Perhaps, as Alex Ross suggests in the opening pages of his bestselling book, The Rest is Noise, twentieth century music was born with the first scandalous performances of Richard Strauss’ 1905 opera, Salome.
Set in one act, the opera was inspired by Oscar Wilde’s French play based on characters from the Gospel of Saint Matthew. The imprisoned Jochanaan (John the Baptist) becomes an object of desire for princess Salome, the teenage stepdaughter of King Herod of Judaea. Jochanaan rejects her depraved advances. Later, over the objections of Herodias, the lustful, incestuous Herod begs Salome to dance for him. As a reward, he promises to grant her whatever her heart desires. She complies with the Dance of the Seven Veils, an exotic striptease which renders her naked at his feet. Following the dance, Salome demands Jochanaan’s head on a silver platter. Herod attempts to dissuade her with promises of riches, but it is to no avail. “Hide the moon, hide the stars! Something terrible is going to happen!” exclaims the horrified Herod before the deranged Salome kisses the severed head. A moment later, he orders his soldiers to “Kill that woman!”
At the time of its premiere, Salome was widely banned by censors. Consent for a performance at the Vienna State Opera, to be conducted by Gustav Mahler, was not granted. Following a crusade led by the daughter of J.P. Morgan, a 1907 staging at the New York’s Metropolitan Opera was cancelled after one performance. A physician wrote to the Times to denounce Salome as a “detailed and explicit exposition of the most horrible, disgusting, revolting, and unmentionable features of degeneracy…that I have ever heard of, read of, or imagined.” Germany’s Kaiser Wilhelm II, otherwise a fan of Strauss’ music, warned that it would do the composer “a lot of damage.” Yet, Strauss later quipped, “Thanks to that damage I was able to build my villa in Garmisch!” Following the successful premiere in Dresden, Salome received a subsequent staging in Graz, with Mahler, Giacomo Puccini, and Arnold Schoenberg in attendance.

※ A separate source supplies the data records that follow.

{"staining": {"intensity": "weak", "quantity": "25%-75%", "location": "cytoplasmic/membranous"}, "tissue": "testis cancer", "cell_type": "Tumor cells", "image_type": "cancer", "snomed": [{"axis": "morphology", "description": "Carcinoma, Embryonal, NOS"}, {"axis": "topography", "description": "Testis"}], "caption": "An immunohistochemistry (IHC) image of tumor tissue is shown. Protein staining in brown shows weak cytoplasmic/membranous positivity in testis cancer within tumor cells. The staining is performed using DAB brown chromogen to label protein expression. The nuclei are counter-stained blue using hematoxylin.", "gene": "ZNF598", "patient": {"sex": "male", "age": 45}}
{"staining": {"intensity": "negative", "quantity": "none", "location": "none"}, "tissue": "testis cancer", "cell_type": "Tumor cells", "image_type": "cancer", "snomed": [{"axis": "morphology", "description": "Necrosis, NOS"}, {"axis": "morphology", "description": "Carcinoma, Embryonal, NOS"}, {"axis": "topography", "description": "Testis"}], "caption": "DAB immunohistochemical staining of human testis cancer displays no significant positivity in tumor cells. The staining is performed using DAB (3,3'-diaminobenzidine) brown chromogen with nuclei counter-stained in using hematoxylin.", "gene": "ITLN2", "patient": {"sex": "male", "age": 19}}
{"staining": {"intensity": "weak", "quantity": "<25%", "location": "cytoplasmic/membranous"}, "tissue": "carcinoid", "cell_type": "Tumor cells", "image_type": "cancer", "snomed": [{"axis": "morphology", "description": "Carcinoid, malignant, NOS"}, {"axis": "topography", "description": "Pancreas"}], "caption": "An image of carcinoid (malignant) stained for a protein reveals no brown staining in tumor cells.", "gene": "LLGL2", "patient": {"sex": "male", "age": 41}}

With Strauss’ Salome, tonality begins to fray. Wagnerian chromaticism is pushed to its breaking point. In its place, fragmented, post-tonal strands emerge which anticipate the music of Schoenberg. At first, the final moments of Salome seem to be building towards a transfiguring climactic resolution akin to Wagner’s Tristan und Isolde. Yet, the demented necrophilia of Salome is the antithesis of enduring love, and the moment turns into a nightmare. A cadence in C-sharp major is marred by a sudden flash of polytonality. A low A dominant seventh is smashed against a higher F-sharp major chord. It’s a sonority which has been called, “the most sickening chord in all opera,” an “epoch-making dissonance with which Strauss takes Salome…to the depth of degradation,” and “the quintessence of Decadence: here is ecstasy falling in upon itself, crumbling into the abyss.” (Craig Ayrey) With the anticipated transfiguration abruptly interrupted, the final bars of Salome suggest a visceral harmonic decapitation.
- Strauss: Salome, Op. 54, Herbert von Karajan, Vienna Philharmonic Orchestra, Agnes Baltsa, Hildegard Behrens, José van Dam, Karl-Walter Böhm Amazon
- a Royal Opera House Covent Garden performance conducted by Christoph von Dohnányi featuring Catherine Malfitano Amazon
Featured Image: “Salome with the Head of John the Baptist” (c. 1607/1610), Caravaggio
1 thought on “Strauss’ “Salome”: The Grisly Final Scene”
O.M.G. – fearsome performance of a devastating story! Thank you so much for putting this gruesome yet essential opera into cultural and historical context. I particularly enjoyed your final paragraph describing how it pushed music into the 20th century, not unlike “The Rite of Spring.” It’s been a while since I read Alex Ross’s portrayal in “The Rest is Noise” so your refresher here compels me to return and spend some more time with this amazing work.